Christmastime actually started for me around November 1st, when Starbucks brought back their holiday coffees, including my family's favorite, the Chestnut Praline Latte. Last year I was in Dallas-Fort Worth airport when November 1st rolled around, and I think I freaked the barista out because of how excited I was when I saw it back on the menu. Many of my friends evaluate the holiday season as beginning after Thanksgiving – because that is when they start playing Christmas music – but my family is a little unconventional.
My family is otherwise pretty typical in our Christmas traditions. When I was younger, we would go outside on Christmas Eve and spread “reindeer dust” throughout the back yard. We left Santa homemade oreo cookies with milk, and crowded wrapping paper and bows around the bottom of the tree in case he needed them for any coal or gifts, should he choose to leave one or the other behind.
We do still enjoy cookies and milk on Christmas Eve, albeit together now and to the tunes of Bing Crosby or the Trans Siberian Orchestra, and each of us operate as familial elves, furiously finishing any wrapping we may have left to the last minute. But one of the traditions that I have tried to hold onto throughout the years is simply wishing people “Merry Christmas.”
Being a millennial, a young pro, and a conservative Christian female, I recognize I differ greatly from many of my fellow millennials. If my college experience taught me anything, it’s that being conservative is like being a leper, and being Christian is sometimes considered even worse. This is especially apparent in a time where political correctness and tolerance are called for, though most often by those who disdainfully prefer to practice both selectively.
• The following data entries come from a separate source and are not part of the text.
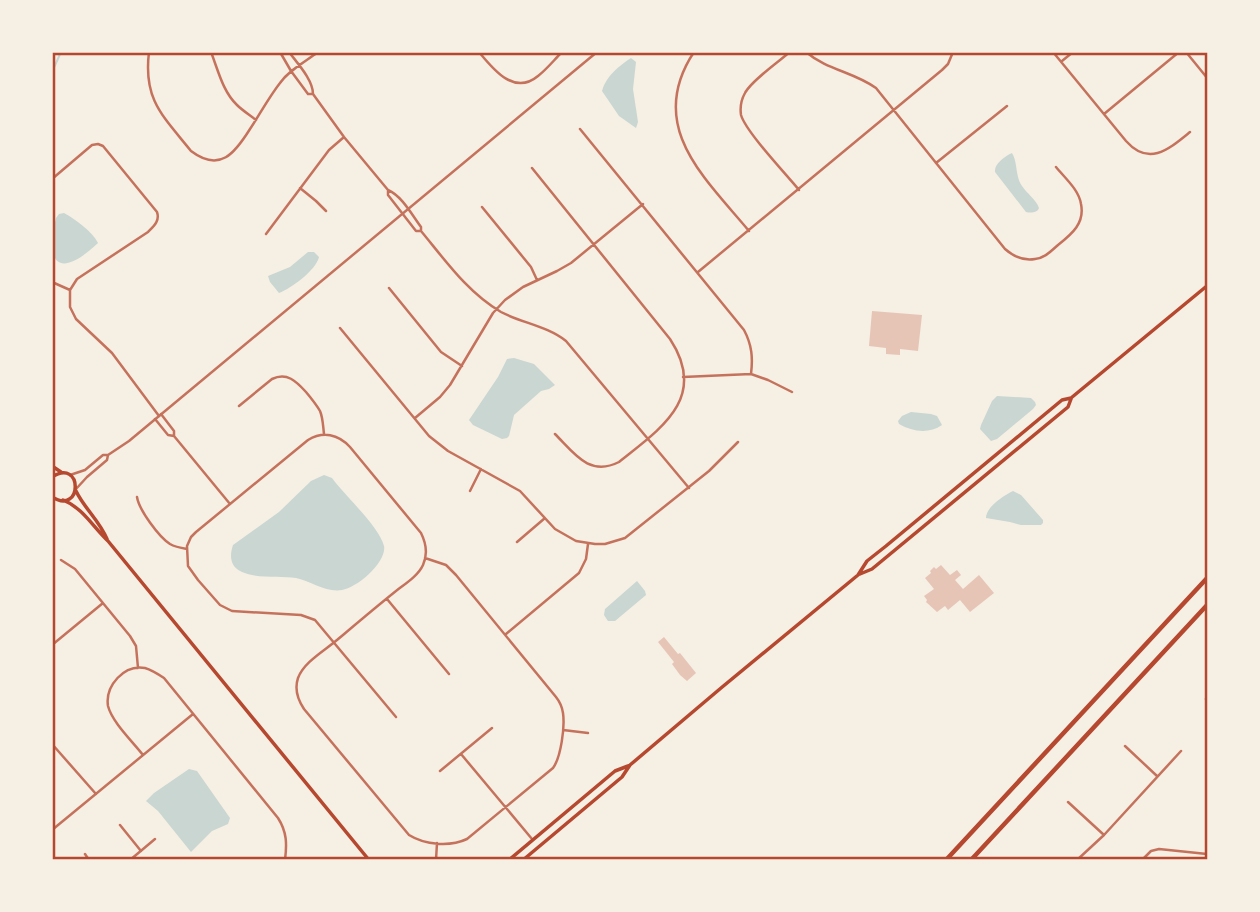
<svg xmlns="http://www.w3.org/2000/svg" width="1260" height="912" font-family="'Space Grotesk',sans-serif">
<style>
.water{fill:#c9d6d2}
.lines{fill:none;stroke-linecap:round;stroke-linejoin:round}
.stream{stroke:#c9d6d2;stroke-width:2}
.building{fill:#e6c5b7}
.minor{stroke:#c5725c;stroke-width:2.5}
.tertiary{stroke:#c5725c;stroke-width:2.5}
.secondary{stroke:#b5482f;stroke-width:3.5}
.motorway{stroke:#b5482f;stroke-width:4.5}
.neatline{fill:none;stroke:#b5482f;stroke-width:2.5}
</style>
<rect width="100%" height="100%" fill="#f6efe4"/>
<path class="water" d="M631,58L636,62L633,89L638,122L636,128L619,116L602,91C606,76 619,66 631,58Z
M1012,153C1018,163 1015,176 1022,186C1027,194 1036,199 1039,208C1037,213 1031,213 1026,212L995,172C994,164 1005,156 1012,153Z
M64,213C75,219 93,232 98,243C61,278 44,267 56,218L59,214Z
M308,252H314L319,257C316,270 292,288 279,293L270,282L268,276L290,267Z
M514,358L534,364L555,385L549,389L541,391L514,415L509,436L507,438L502,439L473,425L469,420L498,377L507,359Z
M997,396L1031,398L1035,402L1036,405L1033,409L997,439L991,441L980,429L981,425L992,401Z
M911,412L931,414L937,416L942,425C929,434 913,432 899,424L898,421L902,416Z
M324,475L332,478C344,495 379,526 384,546C387,562 357,588 342,590C327,593 310,581 296,578C275,574 220,585 233,545L279,512L311,481Z
M1013,491L1021,495L1043,520V523L1041,525H1021L1010,522L986,518C986,507 1003,496 1013,491Z
M637,581L645,591L646,595L615,621H608L604,615L605,609Z
M189,769L197,771L230,818L228,824L212,831L191,852L158,811L146,801L154,793Z"/>
<g class="lines">
<path class="stream" d="M52,72L61,52"/>
</g>
<path class="building" d="M872,311L922,315L918,351L900,349V355L886,354V348L869,346Z
M941,565L950,575L957,570L961,575L955,580L963,589L979,575L994,593L970,612L960,600L948,610L945,606L937,612L926,602L927,600L924,596L934,589L925,578L931,573L930,571L934,567L936,569Z
M664,637L678,654L680,653L696,673L687,681L680,675L672,664L674,662L658,642Z"/>
<g class="lines">
<path class="minor" d="M149,52C143,100 163,116 191,151C220,173 235,153 250,129C260,114 269,97 280,83C289,70 305,62 318,52
M211,52C218,70 223,92 237,105C243,111 250,115 256,120
M280,52L291,71L308,94H313
M289,52C298,64 313,80 313,94L344,137L388,190C402,196 412,215 421,227V231C445,260 468,293 501,312C522,323 547,326 566,341L689,488
M479,52C493,69 514,96 538,76C547,69 554,60 562,52
M694,52C645,126 705,178 749,231
M790,52C778,62 751,81 745,93C741,100 740,108 741,115C746,132 786,174 799,190
M806,52C827,70 854,72 876,88L1005,249C1013,256 1024,261 1035,259C1045,258 1051,251 1058,245C1072,234 1085,223 1081,204C1079,190 1065,178 1056,167
M1053,52L1126,141C1149,167 1169,149 1190,132
M1186,52L1208,79
M1062,61L1073,52
M1104,114L1179,52
M580,129L744,330C752,345 753,358 751,374
M936,163L1007,106
M532,168L670,339C709,398 660,429 619,462C589,477 574,453 555,434
M52,179L92,145L98,144L103,146L157,212C160,221 154,226 148,232L77,279L70,290V307L76,319L112,353L159,416
M300,188L316,201L326,211
M388,190V195L416,231H421
M482,207L531,267L537,280
M266,234L329,150L344,137
M698,272L942,70L948,64L953,52
M52,282L70,290
M389,288L441,352L462,366
M340,328L429,436L448,451L520,491L555,529L576,541L595,544H605L625,538L709,471L738,442
M683,377L751,374L768,380L792,392
M239,406L272,379C287,372 296,381 306,392C311,398 316,404 320,411C323,418 323,426 324,434
M161,414L174,431V436L230,504
M415,418L440,397L450,385L493,313L505,300L523,287L557,271L571,263L643,204
M155,419L168,435L174,436
M470,491L481,469
M137,497C139,510 159,537 170,544C175,547 181,548 187,549
M517,542L545,518
M61,560L75,569L130,636L136,646L138,668
M387,599L449,674
M506,634L579,573L586,559L588,544
M52,645L103,603
M1208,693L1206,699L1208,709
M396,717L315,620L301,615L232,611L220,605L198,580L188,566L187,546L191,537L196,532L308,440C323,431 338,434 350,447L421,533C426,543 428,554 423,565C418,576 405,584 396,591C376,607 356,624 337,640C324,651 304,662 298,678C294,690 298,700 304,709L409,835C425,845 450,847 467,839L553,768C561,757 565,727 563,713C562,706 560,702 556,697L456,575L446,565L425,558
M563,730L588,733
M52,744L96,794
M1125,746L1157,776
M461,754L532,839
M143,755C133,742 112,722 108,706C105,686 124,664 145,668C152,670 158,674 164,678L278,818C287,832 287,844 285,860
M440,771L492,728
M1068,802L1104,835
M120,825L141,851
M52,830L193,714
M85,854L89,860
M130,860L155,839
M436,860L437,843
M1077,860L1104,835L1181,751
M1142,860L1151,851L1159,849L1207,854
M1207,860L1208,850"/>
<path class="tertiary" d="M70,475L85,470L103,455H108L129,441L597,52
M76,489L87,477L107,460L108,455"/>
<path class="secondary" d="M52,466L61,472
M52,477C83,457 83,516 52,497
M76,491C84,508 99,520 107,539
M63,500C83,508 93,527 108,541L369,860
M860,574L872,569L1068,407L1071,399
M509,860L615,771L628,766
M523,860L622,777L630,765L721,688L858,575L867,561L886,546L1062,400L1071,398L1208,285"/>
<path class="motorway" d="M946,860L1208,577
M971,860L1208,604"/>
</g>
<rect width="1260" height="912" fill="none" stroke="#f6efe4" stroke-width="108"/>
<rect x="54" y="54" width="1152" height="804" class="neatline"/>
</svg>
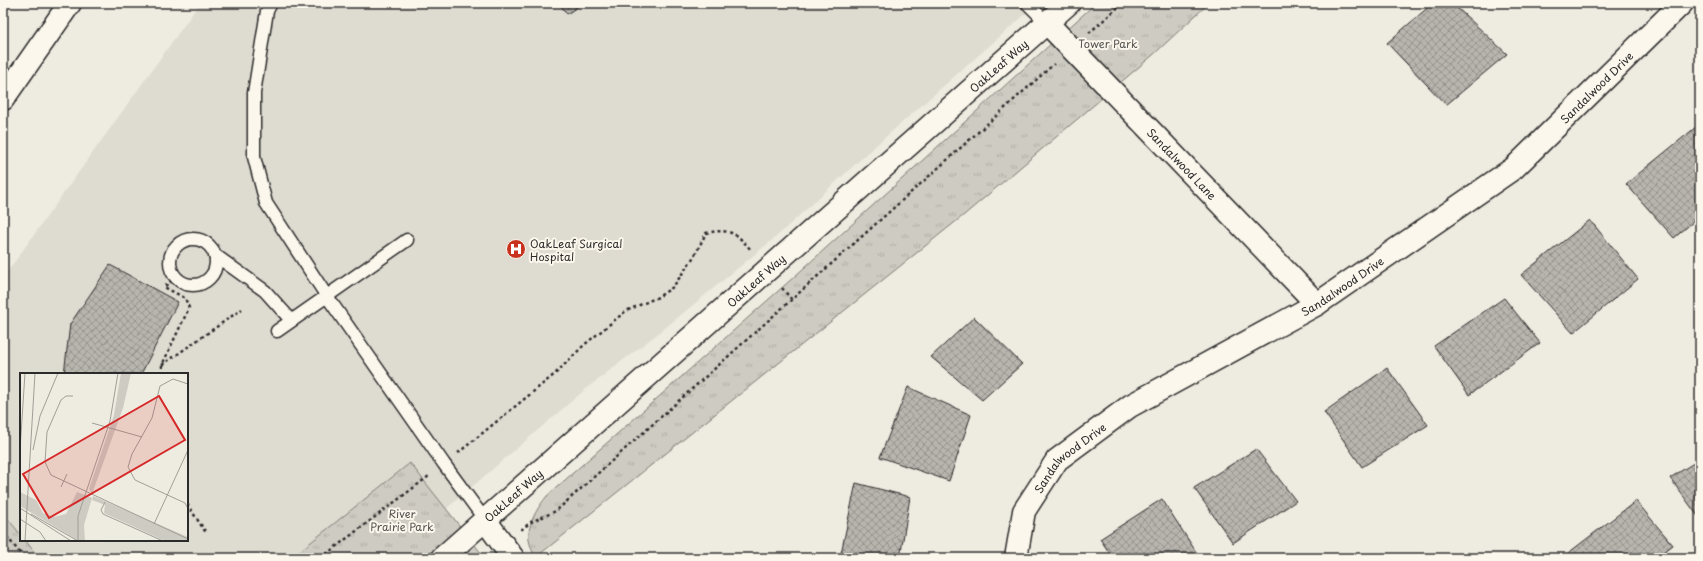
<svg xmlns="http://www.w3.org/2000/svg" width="1703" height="561" viewBox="0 0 1703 561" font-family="'Playpen Sans',sans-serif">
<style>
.built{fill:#dedbd1}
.park{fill:url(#park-tufts);stroke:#7c7b76}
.building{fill:url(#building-cross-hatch);stroke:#2b2b2b}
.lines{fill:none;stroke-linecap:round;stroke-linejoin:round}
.lane-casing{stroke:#2b2b2b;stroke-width:15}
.street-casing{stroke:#2b2b2b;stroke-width:25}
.secondary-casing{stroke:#2b2b2b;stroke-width:25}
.highway-casing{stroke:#2b2b2b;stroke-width:25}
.path{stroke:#2b2b2b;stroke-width:2.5;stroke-dasharray:3 3;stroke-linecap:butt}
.lane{stroke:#fbf7ec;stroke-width:12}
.street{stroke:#fbf7ec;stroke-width:22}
.secondary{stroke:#fbf7ec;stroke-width:22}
.highway{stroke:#fbf7ec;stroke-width:22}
.labels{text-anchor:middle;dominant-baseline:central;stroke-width:4;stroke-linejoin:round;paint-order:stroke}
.park-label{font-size:11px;fill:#545351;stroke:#fbf7ec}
.street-label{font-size:11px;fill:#2b2b2b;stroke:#fbf7ec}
.poi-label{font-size:11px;fill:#2b2b2b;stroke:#fbf7ec;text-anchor:start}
.inset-road{fill:none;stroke:#a09e98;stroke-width:1}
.view{fill:#d62828;fill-opacity:0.15;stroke:#d62828;stroke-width:2}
.inset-edge{fill:none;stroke:#2b2b2b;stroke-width:2}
</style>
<defs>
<pattern id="park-tufts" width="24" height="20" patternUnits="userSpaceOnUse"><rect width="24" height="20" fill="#cecbc2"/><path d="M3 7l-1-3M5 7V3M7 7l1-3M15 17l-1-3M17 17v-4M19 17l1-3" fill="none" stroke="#b1aea7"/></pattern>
<pattern id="building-cross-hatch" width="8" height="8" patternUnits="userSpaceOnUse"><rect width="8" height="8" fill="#b8b5ae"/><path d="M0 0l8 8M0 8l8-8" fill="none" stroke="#96938e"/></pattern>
</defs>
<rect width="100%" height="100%" fill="#eeebe0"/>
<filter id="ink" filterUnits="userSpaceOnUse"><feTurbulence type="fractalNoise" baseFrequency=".025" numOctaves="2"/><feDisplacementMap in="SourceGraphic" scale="8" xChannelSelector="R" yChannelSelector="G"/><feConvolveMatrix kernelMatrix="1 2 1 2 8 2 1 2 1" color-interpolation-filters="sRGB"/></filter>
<g filter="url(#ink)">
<!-- built -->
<path class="built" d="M200 3H1038L874 147 777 236 660 332 588 387 445 510 410 463 291 558H39L25 540H187V374H21V535L3 513V278Z"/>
<!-- park -->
<path class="park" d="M1096 3H1209L1153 55 964 215 535 558C533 552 530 546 529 540 527 524 538 507 547 496L794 277Z
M410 463 485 558H291Z
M3 513 21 535V540H25L39 558H3Z"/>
<!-- building -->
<path class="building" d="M559 3H583L567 14Z
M1433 3H1452L1507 54 1446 105 1387 43Z
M1696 127 1700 132V216L1674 238 1626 184Z
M1590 220 1638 279 1573 333 1521 275Z
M110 265 178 302 141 374H64L70 324Z
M1504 298 1540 343 1469 395 1434 346Z
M974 317 1022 364 982 400 931 357Z
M1387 368 1428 425 1362 467 1324 412Z
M908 387 971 415 949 481 880 457Z
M1256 449 1296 501 1233 543 1194 488Z
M1700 459V519L1670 478Z
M856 483 910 497 900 558H840Z
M1162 499 1200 558H1113L1100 539Z
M1636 501 1673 545 1656 558H1569L1567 554Z"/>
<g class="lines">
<defs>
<path id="lane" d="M271 3 267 11 254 93V157L266 203 326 295 444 464 485 520
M1027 3 1047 23
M170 262a23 23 0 1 1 46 0a23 23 0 1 1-46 0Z
M215 255 265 291 291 320
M277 331 407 240"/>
<g id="street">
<path id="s1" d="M1047 23 1317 304"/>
<path id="s2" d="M1016 558 1024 511 1057 460 1130 406 1317 304 1514 168 1682 3"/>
</g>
<g id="secondary">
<path d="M485 520 513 558"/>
<path id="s3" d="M442 558 1069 3"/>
</g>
<path id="highway" d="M3 99 70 3"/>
</defs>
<!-- lane casing -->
<use href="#lane" class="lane-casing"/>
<!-- street casing -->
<use href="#street" class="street-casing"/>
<!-- secondary casing -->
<use href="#secondary" class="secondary-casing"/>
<!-- highway casing -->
<use href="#highway" class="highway-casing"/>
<!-- path -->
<path class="path" d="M1089 33 1123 3
M782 288 792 300
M162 365 242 309
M162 374V365L189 308 185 298 164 287 176 277
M458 453 555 374 584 345 626 311 658 297 673 287 695 255 706 233C731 228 736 233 752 251
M187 504 207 534
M521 530 531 522 556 511 1054 64
M3 532 24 558
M224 557 225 558
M321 558 429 476"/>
<!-- lane -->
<use href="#lane" class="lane"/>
<!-- street -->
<use href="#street" class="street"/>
<!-- secondary -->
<use href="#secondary" class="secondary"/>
<!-- highway -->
<use href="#highway" class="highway"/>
</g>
</g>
<!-- icons -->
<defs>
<symbol id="hospital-disc" viewBox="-11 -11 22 22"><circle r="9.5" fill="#c8321e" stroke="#fbf7ec"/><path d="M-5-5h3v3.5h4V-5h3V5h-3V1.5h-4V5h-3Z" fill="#fff"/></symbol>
</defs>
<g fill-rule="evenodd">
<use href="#hospital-disc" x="505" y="238" width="22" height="22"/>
</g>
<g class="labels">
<!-- park labels -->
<g class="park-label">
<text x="1108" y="43">Tower Park</text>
<text x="402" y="513">River<tspan x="402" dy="13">Prairie Park</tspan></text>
</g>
<!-- street labels -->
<g class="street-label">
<text stroke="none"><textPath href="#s3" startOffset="743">OakLeaf Way</textPath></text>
<text stroke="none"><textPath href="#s2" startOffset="767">Sandalwood Drive</textPath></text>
<text stroke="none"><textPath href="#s1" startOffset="195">Sandalwood Lane</textPath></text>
<text stroke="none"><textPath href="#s3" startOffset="419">OakLeaf Way</textPath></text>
<text stroke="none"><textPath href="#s2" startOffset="443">Sandalwood Drive</textPath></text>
<text stroke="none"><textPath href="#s2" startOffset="119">Sandalwood Drive</textPath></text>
<text stroke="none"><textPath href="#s3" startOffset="95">OakLeaf Way</textPath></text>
</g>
<!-- poi labels -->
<g class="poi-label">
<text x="530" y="243">OakLeaf Surgical<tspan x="530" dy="13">Hospital</tspan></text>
</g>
</g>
<!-- overview -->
<g transform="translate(20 373)">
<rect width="168" height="168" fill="#eeebe0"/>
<path d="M101 0H111L103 35 72 121 69 116 94 42ZM0 119 16 127 23 140 34 144 46 141 57 119 72 125 64 152 65 168H59L0 133ZM73 123 168 164V168H145L84 140 85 132 72 127Z" fill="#cecbc2"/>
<path class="inset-road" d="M53 23H46L41 27 27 59 25 89 31 102 168 166M72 50 122 64M0 77 5 0M13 77 20 43 38 0M41 114 47 101M85 129 81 137 83 141 143 168M167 134 165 130 115 107 108 94 112 81 132 45 140 13 153 6 168 11M0 135 51 168M11 141 58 168M0 146 20 159 26 168M134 151 168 77M5 168 15 0M58 168V143L90 48 98 0"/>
<path class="view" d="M139 23 165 67 29 145 3 101Z"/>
<rect width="168" height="168" class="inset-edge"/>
</g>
<!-- margin -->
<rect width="1703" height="561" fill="none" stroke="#fbf7ec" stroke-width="16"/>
<rect x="8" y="8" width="1687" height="545" fill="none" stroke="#2b2b2b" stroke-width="1.5" filter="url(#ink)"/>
</svg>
For me and fellow believers, being Christian this time of the year is first and foremost the time to celebrate Jesus’ birth. Because of His ultimate death and resurrection for us, this season is clearly one of great joy, love, hope, and peace in our faith. I do understand there are other religions and other holidays, and I also understand that there are those that are content to stick with the classic “Happy Holidays.” For them, that is fine. My personal and faith-driven choice, however, is to proclaim that my faith rests in Jesus Christ alone, and therefore my response at this time of year is and always shall be “Merry Christmas.”
Even if whoever the response is aimed towards does not celebrate Christmas (and does not ask for another response, such as Happy Hanukkah), I do hope they have a good Christmas day. That wish does not diminish despite what others believe. To say that someone is being offensive by wishing a good holiday-named day to others is overkill. But to limit the person saying it by arguing that they cannot refer to their own religion is a lack of tolerance in and of itself.
In a day and age where Google-ing “Happy Holidays versus Merry Christmas” brings up articles commenting on where in the USA you can even utter the response "Merry Christmas," or articles referring to the “war on Christmas,” I would urge this: remember that we all have a freedom of religion. In this country, I can show my tradition and faith in Jesus, and someone else is welcome to show their own by telling me “Happy Kwanza.” But please do not tread on others’ right to show their faith by giving them a blanket line about tolerance. Be respectful, not just of your own views but of others. Tolerance in this tradition means acknowledging and enduring a difference of opinion or behavior unlike your own. It means to show others the grace and love with which you would want to be treated.
I do hope each and every one of you has a Merry Christmas, whether or not you actively celebrate it!